Opening Bell: 10.18.17
Hedge Funds Wrong-Footed by Prospect of Interest-Rate Rises (WSJ)
The losses are the latest setback in a tough year for many quantitative hedge funds. They’ve received tens of billions of inflows from investors in recent years, even as funds run by humans have suffered large outflows, as investors hunt for other ways of making money in markets driven by central bank stimulus. However, many quant funds have recently failed to live up to expectations, with many of the market trends they like to track proving short-lived. HFR’s index of quant funds that bet on market patterns is down 3% through September, with most of that loss coming last month. Hedge funds overall are on average up 5.7%.
SEC Alleges Rio Tinto Misled Investors Over Value of Coal Assets (WSJ)
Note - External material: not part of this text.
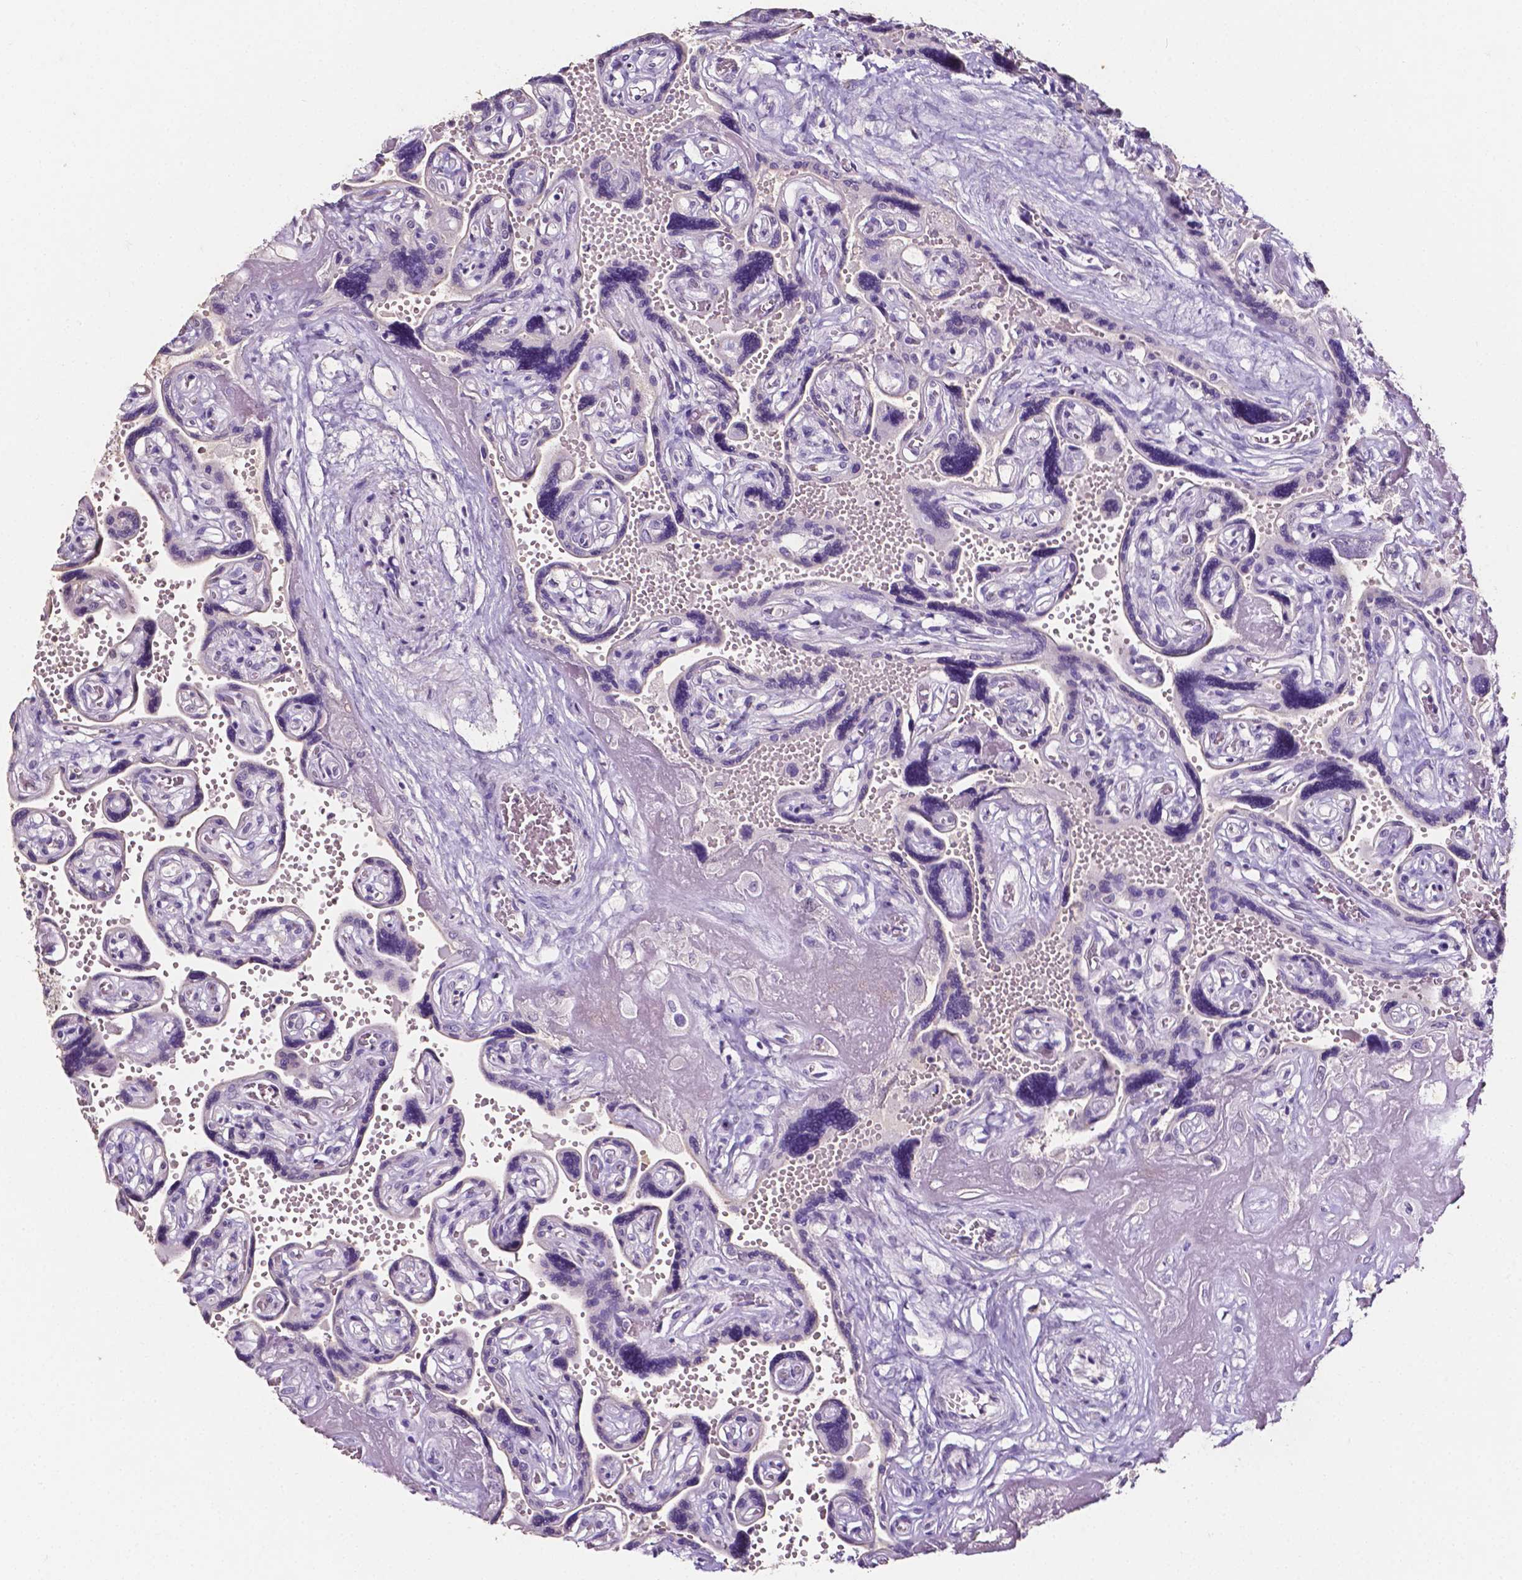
{"staining": {"intensity": "negative", "quantity": "none", "location": "none"}, "tissue": "placenta", "cell_type": "Decidual cells", "image_type": "normal", "snomed": [{"axis": "morphology", "description": "Normal tissue, NOS"}, {"axis": "topography", "description": "Placenta"}], "caption": "Immunohistochemistry photomicrograph of normal placenta stained for a protein (brown), which demonstrates no expression in decidual cells.", "gene": "PSAT1", "patient": {"sex": "female", "age": 32}}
Rio Tinto continued to value the mining assets in Mozambique at more than $3 billion despite an internal assessment that they were worth negative $680 million, according to a lawsuit filed in Manhattan federal court. The SEC's lawsuit alleges that former Chief Executive Thomas Albanese and former Chief Financial Officer Guy Elliott knew about the project’s rapidly declining value but didn’t disclose it to investors and misled their board of directors about the scope of the problems.
Wall Street found a parasite growing in the US economy that could spur the next recession (BI)
The bet here is simple: America, one way or another, will be forced to confront the parasite that is its healthcare system, and the companies that are using the sleaziest tactics will be picked off first — by prosecutors, lawmakers, insurance companies, or the press — leaving sick customers in the lurch. Short sellers are talking about this thesis at conferences and sending it around in their email newsletters. They're learning about scams and picking off weak companies to bet against. They see rising costs as a bubble that will be either gently deflated through federal-government intervention or violently popped by the merciless hand of the market — with a savvy investor making money either way.
Mnuchin: US stocks to face ‘significant’ fall without tax reforms (FT)
Steven Mnuchin said in a Politico podcast that there is “no question that the rally in the stock market has baked into it reasonably high expectations of us getting tax cuts and tax reform done”. He added that the spectre of regulatory relief has also been priced into stocks. He reckons equities will “go up higher” if the tax plans, which include a reduction in the statutory corporate tax rate, are passed.
Robots Are Coming for These Wall Street Jobs (BBG)
This map of trading automation is based on interviews with about a dozen senior banking and investing executives on Wall Street, many of whom focus on adopting new tech. It offers a sense of their projects -- some of them just starting -- that will affect traders within big firms.
Brexit Talks Are Failing. Somebody Needs to Care. (BBG)
The U.K. government can't compromise because that would reveal as fiction the underlying Brexit claim that Britain doesn't need Europe. The EU side can't compromise because its main motivation is to deter other would-be rebels. Because the EU holds the better cards, it's likely to win the staring contest. But there's every possibility that the U.K. government — in this sense not unlike the Catalan one now facing an ultimatum from Madrid — would prefer to go down in a blaze of Brexit glory than humbly seek to get the best it can for its people.
Bitcoin and the Yuan (CFR)
Bitcoin is no longer a China story, and hasn’t been since early this year. The yuan’s swift appreciation beginning in late May of this year laid this fact very bare. The “Chinese-outflows-are-driving-the-price-of-bitcoin” narrative would predict that sustained appreciation in the yuan would depress the price of bitcoin as more Chinese would be willing to hold on to their yuan. Instead bitcoin soared: gaining some 90 percent over the same period that the yuan appreciated almost 6 percent against the dollar.
This Is What A 21st-Century Police State Really Looks Like (BuzzFeed)
Armed police, paramilitary forces, and volunteer brigades stand on every street in Kashgar, stopping pedestrians at random to check their identifications, and sometimes their cell phones, for banned apps like WhatsApp as well as VPNs and messages with religious or political content. Other equipment, like high-resolution cameras and facial recognition technology, is ubiquitous. In some parts of the region, Uighurs have been made to download an app to their phones that monitors their messages. Called Jingwang, or “web cleansing,” the app works to monitor “illegal religious” content and “harmful information.”
Inside a Secretive Group Where Women Are Branded (NYT)
Each woman was told to undress and lie on a massage table, while three others restrained her legs and shoulders. According to one of them, their “master” instructed them to say: “Master, please brand me, it would be an honor.” A female doctor proceeded to use a cauterizing device to sear a two-inch-square symbol below each woman’s hip, a procedure that took 20 to 30 minutes. For hours, muffled screams and the smell of burning tissue filled the room. “I wept the whole time,” Ms. Edmondson recalled. “I disassociated out of my body.”